Prompt: Examine each line in the records below for the word "moveTo". Report how many lines contain it, and nothing else.

Saved data entries:
....
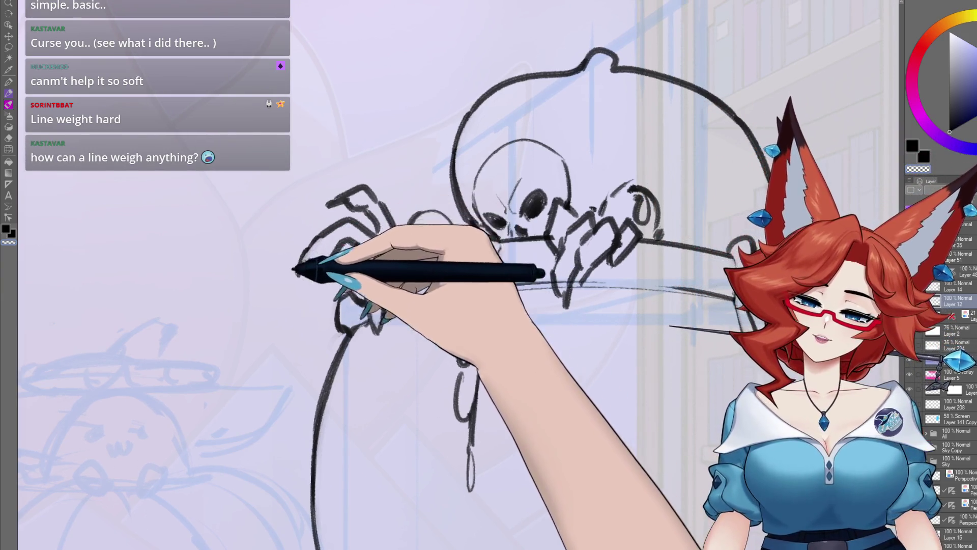
pyautogui.moveTo(313, 235); pyautogui.dragTo(300, 262)
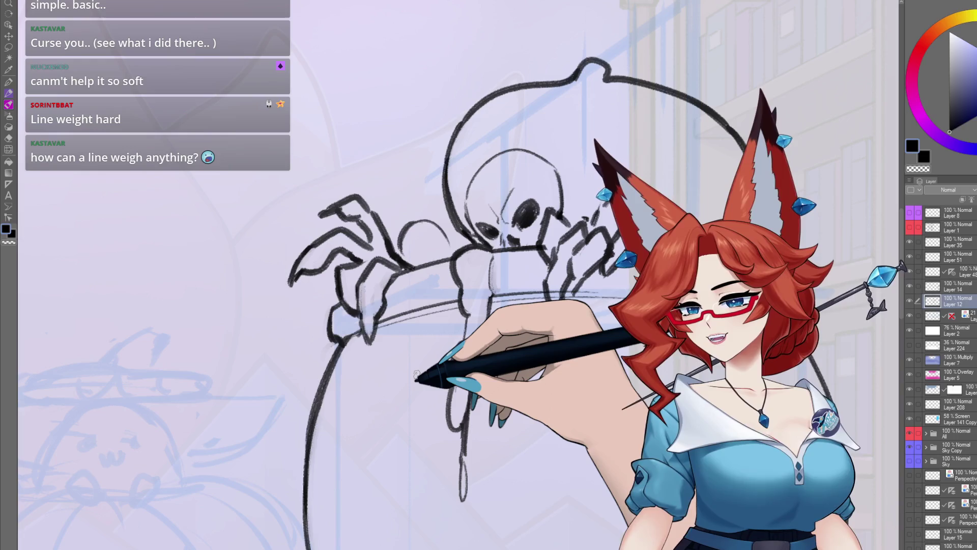
pyautogui.scroll(-5, 417, 374)
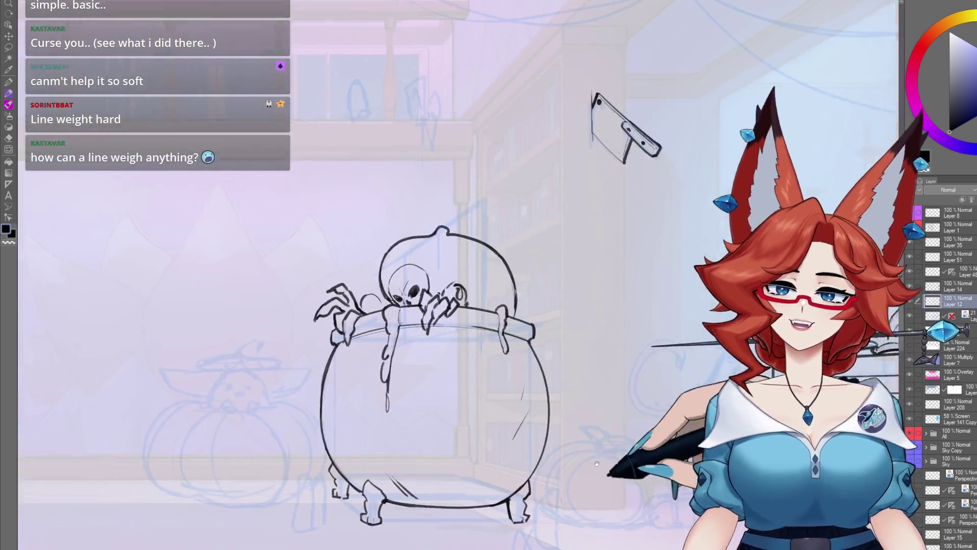
# On Layer 14, ink a hook at the cabinet's lower-left corner.
pyautogui.moveTo(509, 305); pyautogui.dragTo(204, 306)
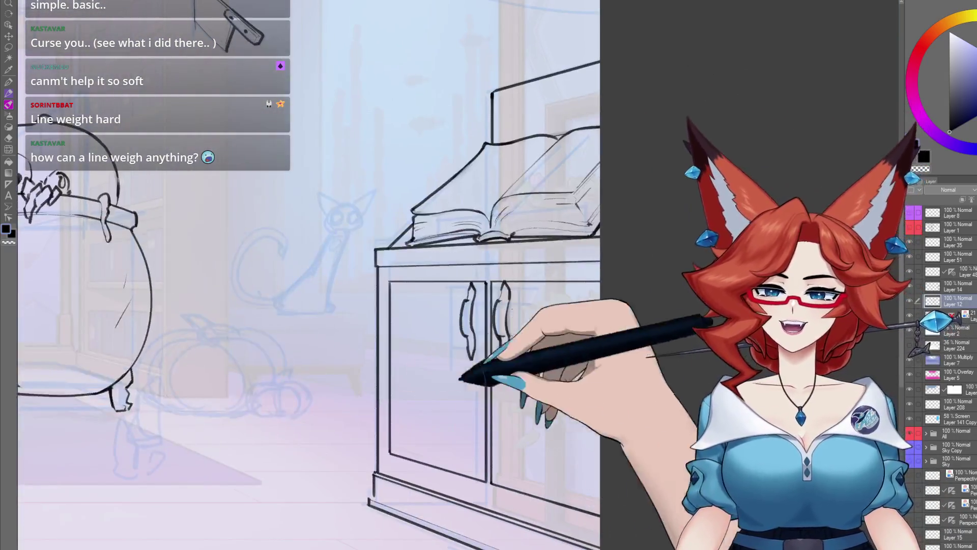
pyautogui.scroll(-5, 565, 351)
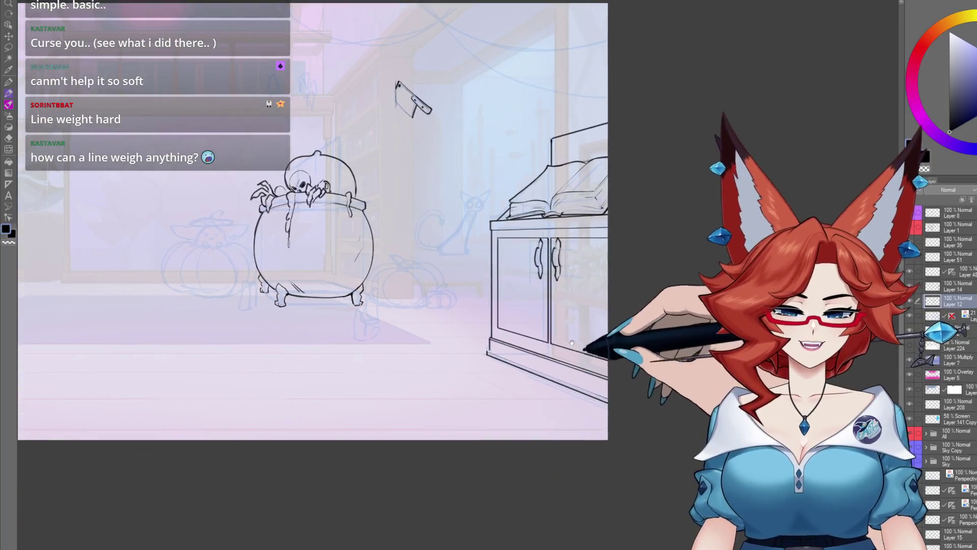
pyautogui.scroll(8, 564, 351)
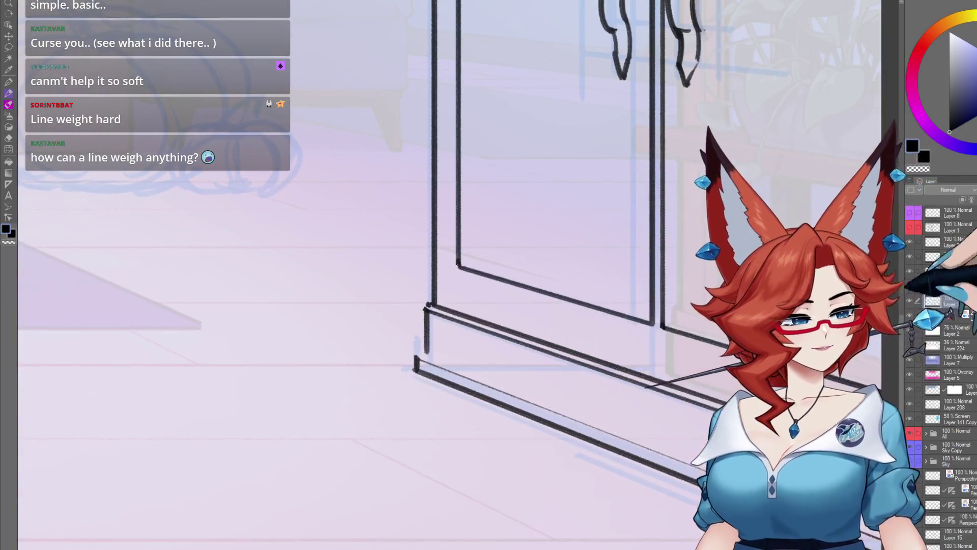
pyautogui.click(912, 288)
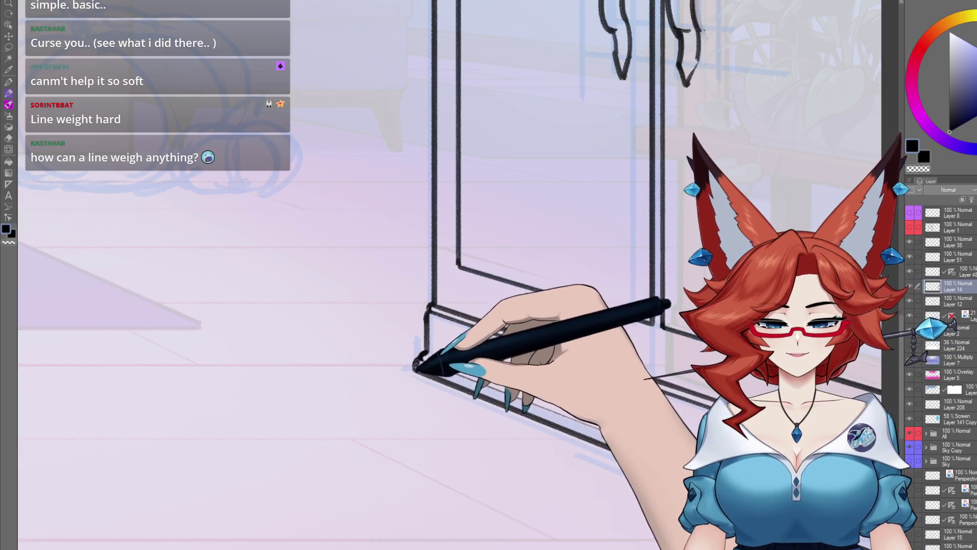
pyautogui.scroll(-3, 415, 365)
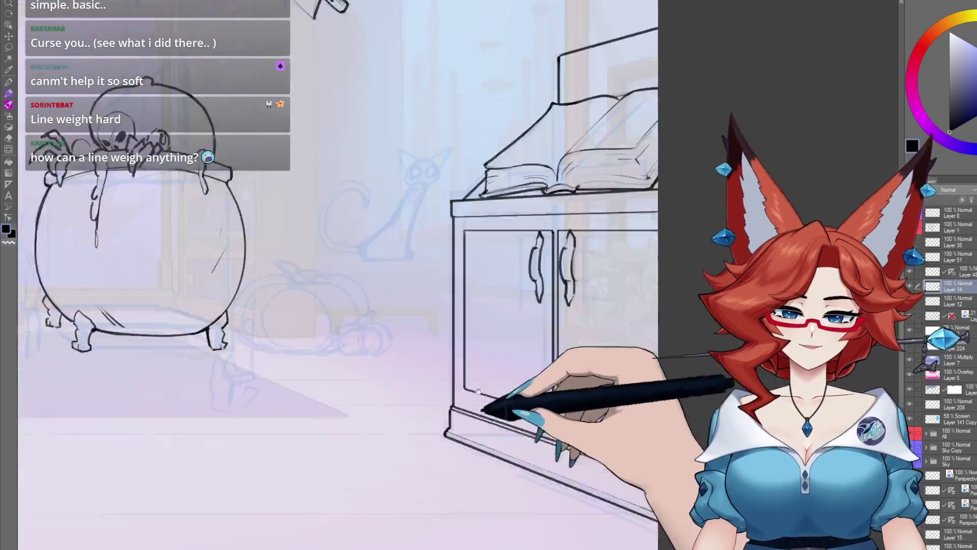
pyautogui.scroll(3, 478, 391)
pyautogui.moveTo(429, 356); pyautogui.dragTo(410, 386)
....
Result: 3